— What is expected —
Reproduce the stretch of the records from their start through the line containing "JUG Optionals, Lambdas, Streams.", word for word, leaving the pictures out of your answer.

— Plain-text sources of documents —
Segment Open

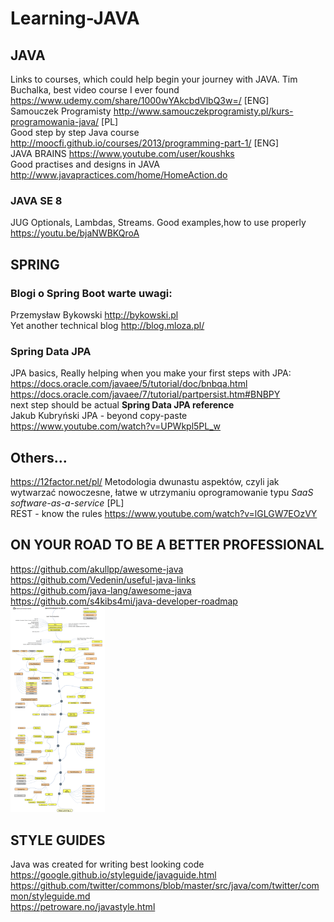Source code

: # Learning-JAVA
## JAVA
Links to courses, which could help begin your journey with JAVA. 
Tim Buchalka, best video course I ever found https://www.udemy.com/share/1000wYAkcbdVlbQ3w=/ [ENG] </br>
Samouczek Programisty http://www.samouczekprogramisty.pl/kurs-programowania-java/ [PL] </br>
Good step by step Java course  http://moocfi.github.io/courses/2013/programming-part-1/ [ENG]</br>
JAVA BRAINS https://www.youtube.com/user/koushks </br>
Good practises and designs in JAVA http://www.javapractices.com/home/HomeAction.do </br>
### JAVA SE 8 
JUG Optionals, Lambdas, Streams. Good examples,how to use properly https://youtu.be/bjaNWBKQroA </br>

## SPRING
### Blogi o Spring Boot warte uwagi:
Przemysław Bykowski http://bykowski.pl </br>
Yet another technical blog http://blog.mloza.pl/
### Spring Data JPA
JPA basics, Really helping when you make your first steps with JPA:</br>
https://docs.oracle.com/javaee/5/tutorial/doc/bnbqa.html</br>
https://docs.oracle.com/javaee/7/tutorial/partpersist.htm#BNBPY</br>
next step should be actual <b>Spring Data JPA reference</b></br>
Jakub Kubryński JPA - beyond copy-paste https://www.youtube.com/watch?v=UPWkpl5PL_w</br> 
## Others...
https://12factor.net/pl/ Metodologia dwunastu aspektów, czyli jak wytwarzać nowoczesne, łatwe w utrzymaniu oprogramowanie typu <i>SaaS software-as-a-service</i> [PL] </br>
REST - know the rules https://www.youtube.com/watch?v=lGLGW7EOzVY </br>

## ON YOUR ROAD TO BE A BETTER PROFESSIONAL
https://github.com/akullpp/awesome-java </br>
https://github.com/Vedenin/useful-java-links </br>
https://github.com/java-lang/awesome-java </br>
https://github.com/s4kibs4mi/java-developer-roadmap </br>
<img src="java-developer-roadmap.png" alt="roadmap" style="width:30%;height:30%;">

## STYLE GUIDES
Java was created for writing best looking code </br>
https://google.github.io/styleguide/javaguide.html </br>
https://github.com/twitter/commons/blob/master/src/java/com/twitter/common/styleguide.md </br>
https://petroware.no/javastyle.html </br>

Segment Closed

— Output —
Source code

: # Learning-JAVA
## JAVA
Links to courses, which could help begin your journey with JAVA. 
Tim Buchalka, best video course I ever found https://www.udemy.com/share/1000wYAkcbdVlbQ3w=/ [ENG] </br>
Samouczek Programisty http://www.samouczekprogramisty.pl/kurs-programowania-java/ [PL] </br>
Good step by step Java course  http://moocfi.github.io/courses/2013/programming-part-1/ [ENG]</br>
JAVA BRAINS https://www.youtube.com/user/koushks </br>
Good practises and designs in JAVA http://www.javapractices.com/home/HomeAction.do </br>
### JAVA SE 8 
JUG Optionals, Lambdas, Streams. Good examples,how to use properly https://youtu.be/bjaNWBKQroA </br>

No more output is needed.